|Total shareholder return for largest global suppliers; percentage change per period|
|Name||Q3 2001||Past 12 months||Past 36 months|
|1||Collins & Aikman||-0.9||31.2||1.4|
|10||Aisin Seiki Co.||-15.1||-19.5||44|
|22||NHK Spring Co.||-28||-47.4||-4.8|
It has left most suppliers straining for profits - some even struggling to survive - in a year that continues to worsen. Many struggle with high debt levels, cash flow deficiencies and marginal businesses that are tough to sell.
What's more, bigger companies are hurting. Previously, failing suppliers tended to be in the $75 million to $100 million range in annual revenue. Now, companies of $250 million and more are in danger of falling, said Mike Burwell, partner in the transaction services group at Pricewaterhouse Coopers. Federal-Mogul Corp., a $3.5 billion player in original equipment sales, filed for bankruptcy protection just after the quarter ended.
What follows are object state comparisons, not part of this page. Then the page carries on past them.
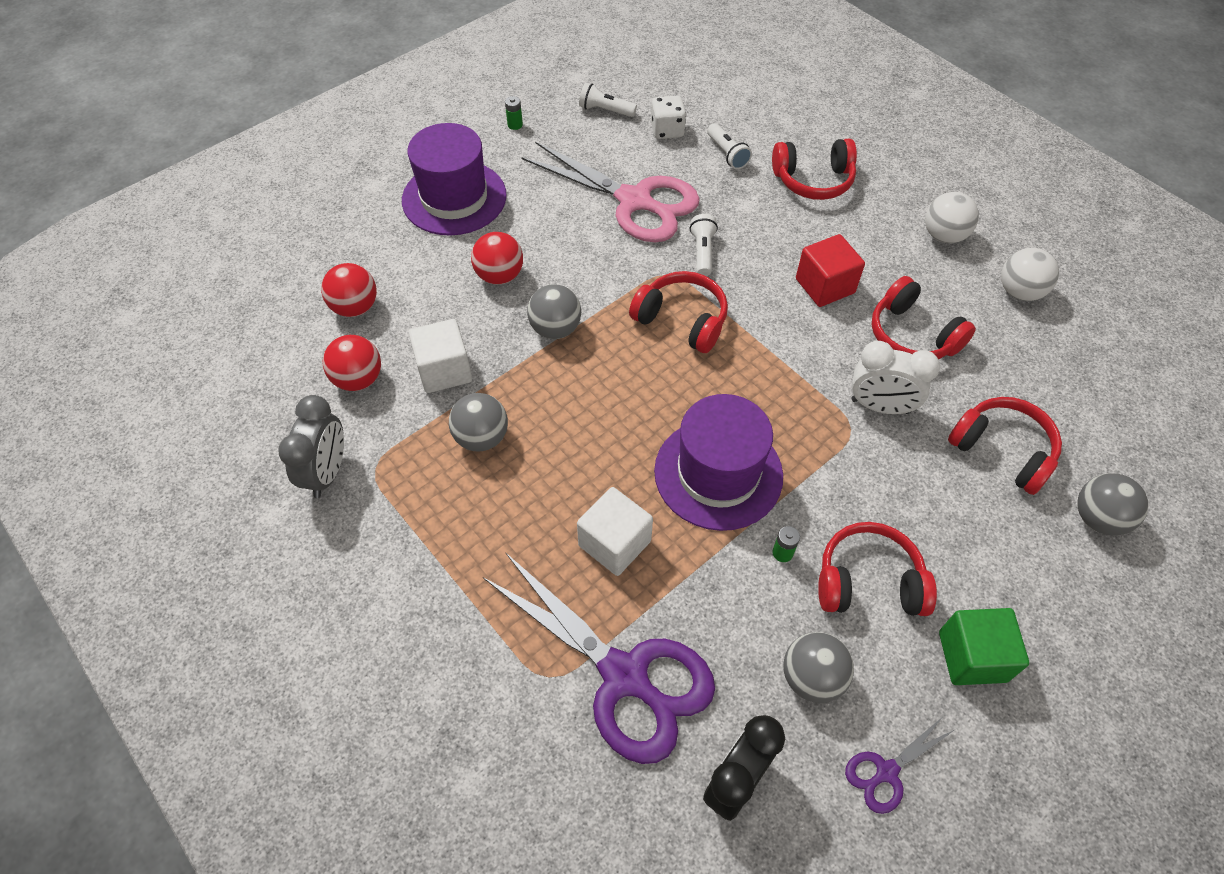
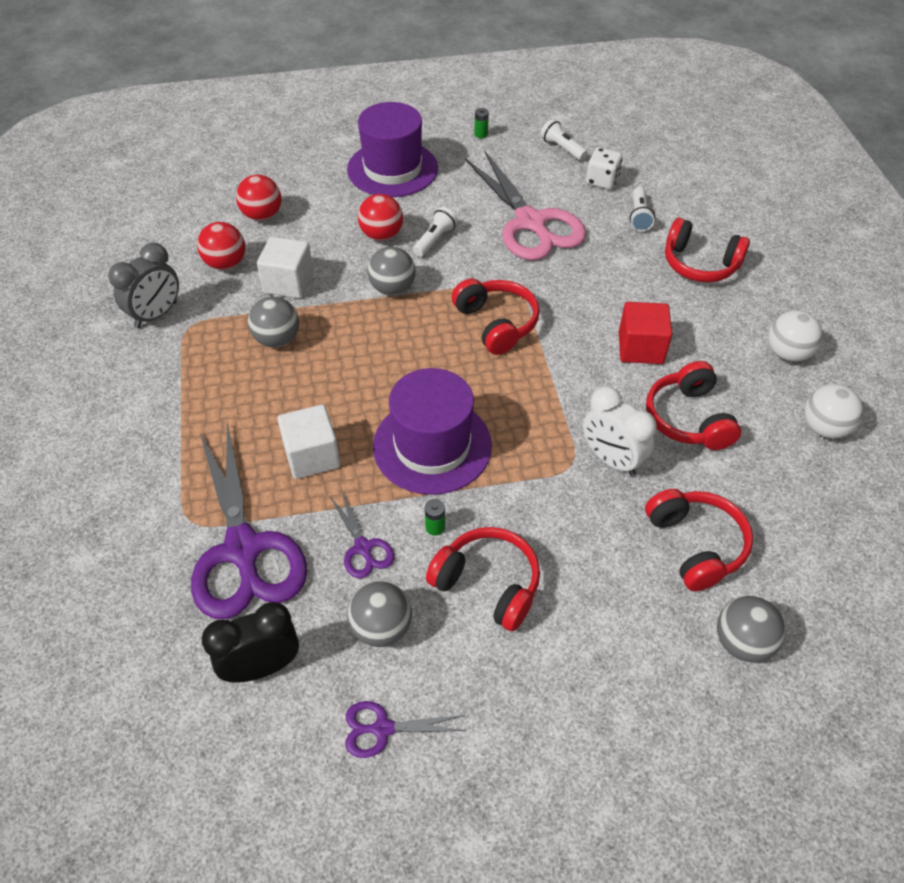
camera: 30 degrees right, 5 degrees down
white flashlight [690,214,718,276] -> white flashlight moved to [413,207,458,257]
green cube [939,608,1029,685] -> none
none -> purple scissors [330,491,394,578]

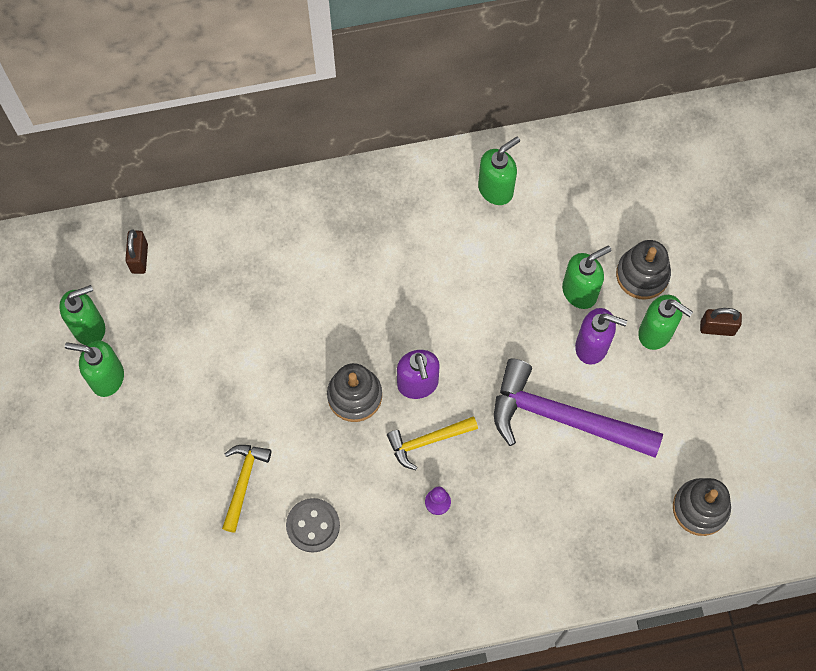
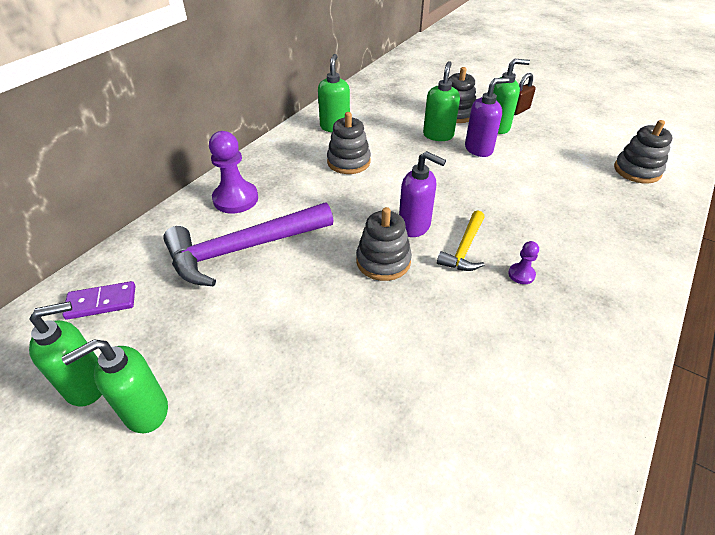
camera: 45 degrees left, 25 degrees down
green soap dispenser [59,285,105,345] -> green soap dispenser turned 45 degrees clockwise [29,301,102,407]
brown padlock [125,229,148,274] -> purple domino [63,281,135,320]
yellow hammer [222,445,272,533] -> none
grey button [286,498,340,552] -> none
purple hammer [494,358,663,458] -> purple hammer moved to [163,202,333,287]
none -> purple pawn [209,131,258,213]
none -> grey stacking toy [327,112,371,174]

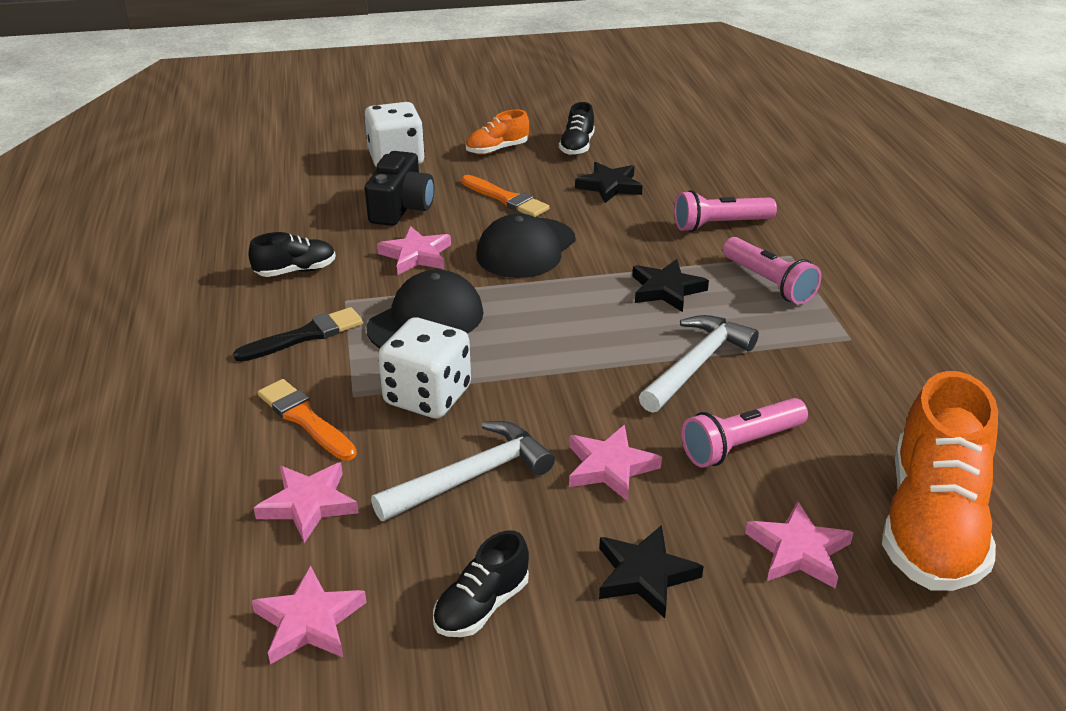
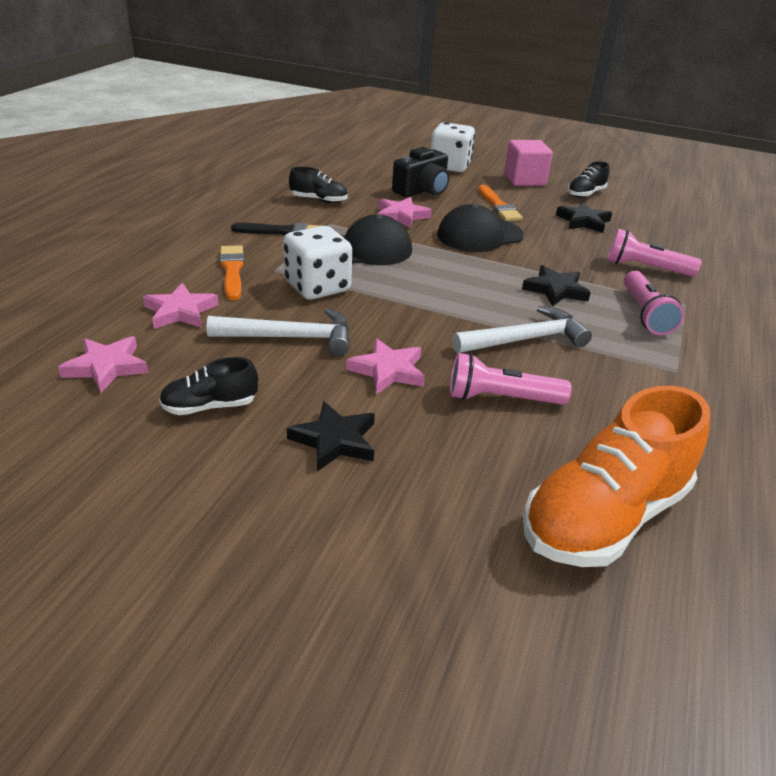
camera: 30 degrees right, 0 degrees up
orange shoe [466,110,529,155] -> pink cube [504,140,553,186]
pink star [745,501,854,589] -> none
Even suppliers with better financial prospects feel the squeeze. Burwell said there is a 90 percent chance that within the next year, every Tier 1 supplier will have production disrupted because troubled Tier 2 suppliers won't be able to deliver parts.
Supplier returns have reflected such concerns; after a rise during the spring and early summer, values plunged again. The group posted an average decline of 24.6 percent during the third quarter, on top of a one-year decline of 27.5 percent and a three-year drop of 43 percent. The performance trails market benchmarks on nearly all counts.
Collins & Aikman Corp. fared better than all other suppliers in the third quarter with only a 0.9 percent decline. Hayes Lemmerz International Inc. posted the poorest performance, with an 84.3 percent drop. Hayes Lemmerz and Federal-Mogul anchored the supplier group's bottom slots for all periods measured.
Faurecia led the one-year list with a 39.9 percent gain. Stanley Electric Co. Ltd. topped the three-year report with a 108 percent gain.